Team Fortress 2 Modders Make Nearly $50,000 Apiece - barredo
http://www.crunchgear.com/2010/10/22/team-fortress-2-modders-make-nearly-50000-apiece/
======
barredo
I submitted this, and not the original source
([http://www.gamesindustry.biz/articles/2010-10-22-valves-
user...](http://www.gamesindustry.biz/articles/2010-10-22-valves-user-created-
content-store-earns-modders-USD50k)) because it requires (free) log in to
read.

Here's the full text of the original source:

Valve's user-created content store earns modders $50k Royalties from the new
in-game user-created content store in Valve's multiplayer shooter Team
Fortress 2 have approached $50,000 for some players.

Five modders, who won a competition to have their creations featured, earned
five-figure sums from the in-game Mann Co. Store - which opened just a
fortnight ago.

Creators keep 25 per cent of all item sales, with the rest going to Valve. The
highest-revealed royalty payment to date is $47,000, meaning Valve would have
taken approximately $140,000 from the sales of just one modder's content.

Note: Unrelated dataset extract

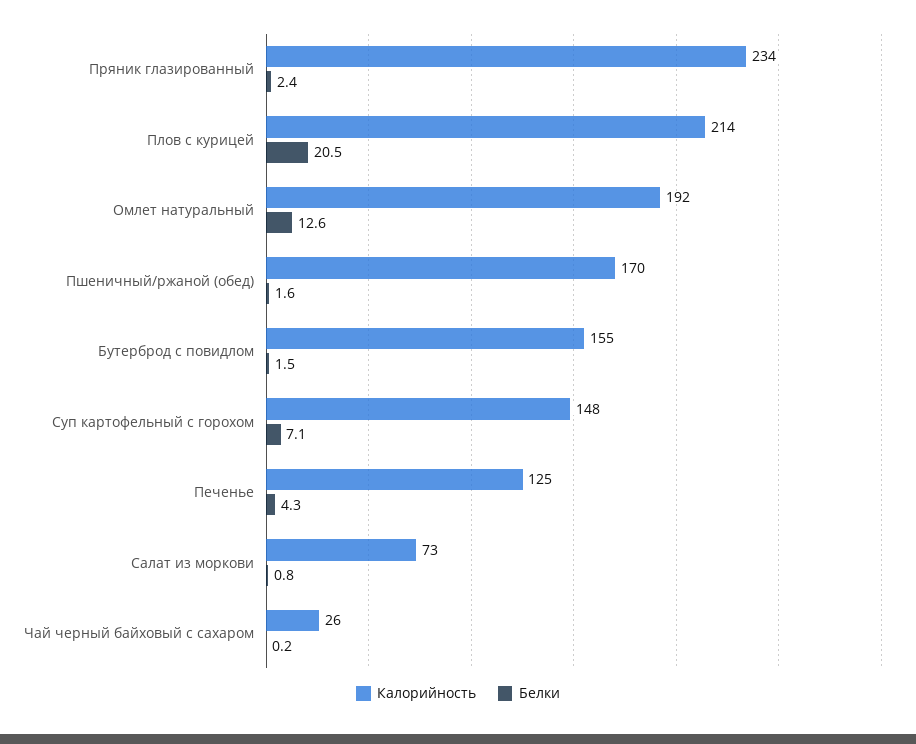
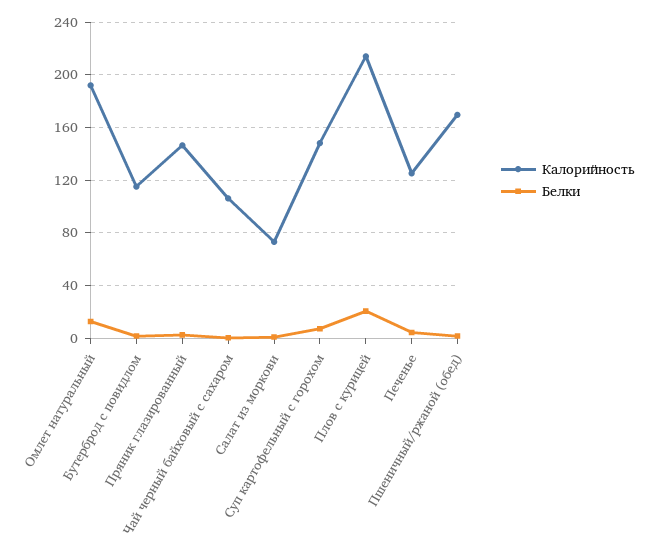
Калорийность, Пряник глазированный: 234 -> 145
Калорийность, Бутерброд с повидлом: 155 -> 115
Калорийность, Чай черный байховый с сахаром: 26 -> 105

"It was completely mind-blowing, the size of the return that we're getting on
these things," modder Spencer Kern, one of the top two earners so far, told
Gamasutra.

Valve flew Kern and another player, Steven Skidmore, to its office to present
them with their money first-hand, as payments had exceed Paypal's permissible
limits.

Said Valve boss Gabe Newell, "It benefits us because it grows the community,
right? These [content creators] benefit, but we benefit too.

"Once people realise this is about their community, and that the right people
are getting the benefits... after a while, they'll say, 'This is really how
these kinds of communities need to work.'"

Valve will also sell its own content on the store, but plans to significantly
extend the range of amateur contributions. Prices for items currently range
from less than a dollar to $17.50.

"What you really want to do is create per-person pricing, or per-person
monetisation or per-person ways of creating value," said Newell. "In a sense,
asking 'could you support a game entirely with just this as a monetisation
model?' - you could."